The egg dishes tasted like they’d been started with the steak and then kept warm — unacceptable. Here’s how to properly scramble eggs, imagine your way to a properly cooked omelet from here:
None of the tables around us got food in a timely fashion. glo’s kitchen is either under-staffed, under-experienced, under-motivated, or under-skilled. Or maybe some combination thereof.
The food was served without an eye to presentation, which is disappointing because most of the dishes I saw on other tables were presented with a pseduo-haute flair.
Service: 1 of 5.
glo feels more than informal — it feels too relaxed, like the difference between a sweater and a sweatshirt.
The patio’s bamboo shades had been trimmed into uselessness and then left in place.
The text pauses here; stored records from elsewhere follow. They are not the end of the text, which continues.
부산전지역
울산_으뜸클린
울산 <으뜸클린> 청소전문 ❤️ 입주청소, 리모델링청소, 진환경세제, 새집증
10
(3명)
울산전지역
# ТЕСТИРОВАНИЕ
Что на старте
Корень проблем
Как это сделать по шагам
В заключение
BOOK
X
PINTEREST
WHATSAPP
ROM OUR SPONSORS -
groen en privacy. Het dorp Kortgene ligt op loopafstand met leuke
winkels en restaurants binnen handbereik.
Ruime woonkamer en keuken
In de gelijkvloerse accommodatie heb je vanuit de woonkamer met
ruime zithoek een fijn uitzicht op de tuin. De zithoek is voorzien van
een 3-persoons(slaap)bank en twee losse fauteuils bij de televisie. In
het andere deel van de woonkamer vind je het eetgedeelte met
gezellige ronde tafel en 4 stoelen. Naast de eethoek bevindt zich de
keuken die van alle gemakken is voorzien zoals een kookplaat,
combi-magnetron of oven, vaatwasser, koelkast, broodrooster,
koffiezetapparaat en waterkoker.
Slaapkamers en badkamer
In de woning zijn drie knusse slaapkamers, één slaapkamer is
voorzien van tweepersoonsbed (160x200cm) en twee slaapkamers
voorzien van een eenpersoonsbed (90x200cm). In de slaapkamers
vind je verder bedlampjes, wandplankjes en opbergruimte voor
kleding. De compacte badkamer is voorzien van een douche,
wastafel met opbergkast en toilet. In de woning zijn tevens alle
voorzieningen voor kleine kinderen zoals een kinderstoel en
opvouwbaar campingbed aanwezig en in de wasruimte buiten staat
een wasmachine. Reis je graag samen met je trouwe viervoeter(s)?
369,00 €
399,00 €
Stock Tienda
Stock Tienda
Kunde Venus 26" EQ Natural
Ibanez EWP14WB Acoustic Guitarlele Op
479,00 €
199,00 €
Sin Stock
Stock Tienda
The planters blocked isles and bottlenecked traffic. They’d been useless long enough that waiters were stepping over the boxes — so why even have them?
Combined with the trash cans, the tatty menus, the entryway speaker-fuzz, and the unstowed cooking supplies, the unthinking arrangement of the bamboo planters gave the place the feel of a restaurant without a manager. Or maybe with a tasteless one. In either case, that lack of care was reflected in the food.
That said, the space is great and the “hard” aspects of the design — those that are more resistant to a lack of care, like the building and internal fixtures — work well. And being in Victoria on a sunny day is pleasurable by default.
Ambiance: 2 of 5.
Overall, glo is fine for a relaxed time out. I feel as though I’ve panned it more than it deserves, like a nice-but-stupid dog you keep having to choke. Let’s put this review in the context of the reviews I haven’t written yet: glo is above-average for its class in Victoria.
But with a little discipline it could be so much more. It just feels unmanaged — no consistent vision, no steady hand.
Final: 2 of 5.



I’m sure you’re completely right. I’ve been there once, and all I remember can be summed up in a 2 word review: nice patio
Ryley
1 Jun 09 at 8:59 am
It’s interesting to note that Ramsey’s procedure is from Escoffier, who permitted chefs to scramble eggs over direct heat instead of a double-boiler, as was done in pre-modern kitchens. Personally I like my scrambled eggs with curds.
Jared
1 Jun 09 at 9:29 am
I just cooked eggs using the Ramsay method. Very good…
Thanks.
Don
3 Jun 09 at 6:43 am
You really need to use all that fat to keep it from sticking when you cook over low heat. :-/
Jared
3 Jun 09 at 9:00 am
I have been meaning to post that I really enjoyed reading this review. I generally find myself skimming over restaurant reviews but you held my interest.